After attending the Monterey Pop Festival in the Summer of Love, June 1967, Reed realized he wanted to go in another direction music-wise. He met with San Francisco-based DJ Tom Donahue over the frustrations of AM radio's music restrictions. Donahue was Program Director for the FM "underground radio" station, KMPX (FM). With no such similar music station in L.A., Reed left KFWB and, with Donahue, founded the new progressive rock (radio format), or "underground radio", at KPPC-FM in Pasadena.
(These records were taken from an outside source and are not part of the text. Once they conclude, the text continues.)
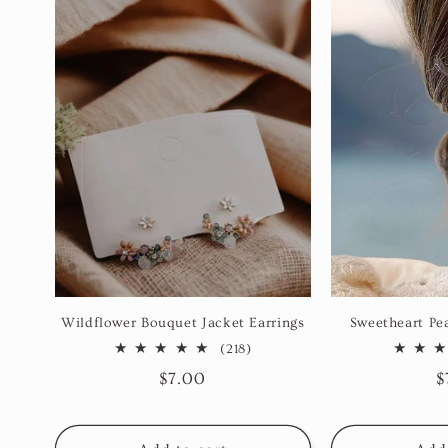
Wildflower Bouquet Jacket Earrings
Sweetheart Pea
218
(218)
total
Regular
$7.00
R
$
reviews
price
p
In March of 1968, with the release of her debut album, singer-songwriter Joni Mitchell performed on Reed's show. As Barney Hoskyns wrote in Hotel California, "So much did Reed talk her up that her first live dates in town were all sellouts at the Troubadour." Both KMPX and KPPC achieved more success than anticipated due to the popularity of this new AOR (album-oriented rock) programming, which was in defiant opposition to the then current Top 40 AM radio format and its limitations. However, both stations ran into a conflict with their respective owners, thus resulting in a DJ strike, ("strike action"). After the strike ended in June 1968, Donahue persuaded station owner Metromedia to take on the AOR format at KMET (FM)-Los Angeles. In 1968, Reed programmed what would become one of the first 24-hour automated music stations. It would go live in the summer of 1969. He left KMET for one year in 1971 to work at KRLA. He returned to KMET in 1972 where he worked until 1978. Reed then went to work at KLOS from 1979 until 1982. KMET (the "Mighty Met") had a nearly 20-year run as one of L.A.'s top album rock outlets ultimately losing its decades-long ratings war with its cross-town FM rival, KLOS.

In 2014, Reed was inducted into the Rock Radio Hall of Fame in the "Legends of Rock Radio-Programming" category for his work at KPPC and KMET. In 2026, Reed was inducted into the Radio Hall of Fame in the "Legends" category.

==Death==
In 1978, Reed underwent coronary bypass surgery. He would leave KMET for KLOS (FM) in 1979. His lingering heart condition caught up with him on March 16, 1983. He died in his West Los Angeles home at the age of 56.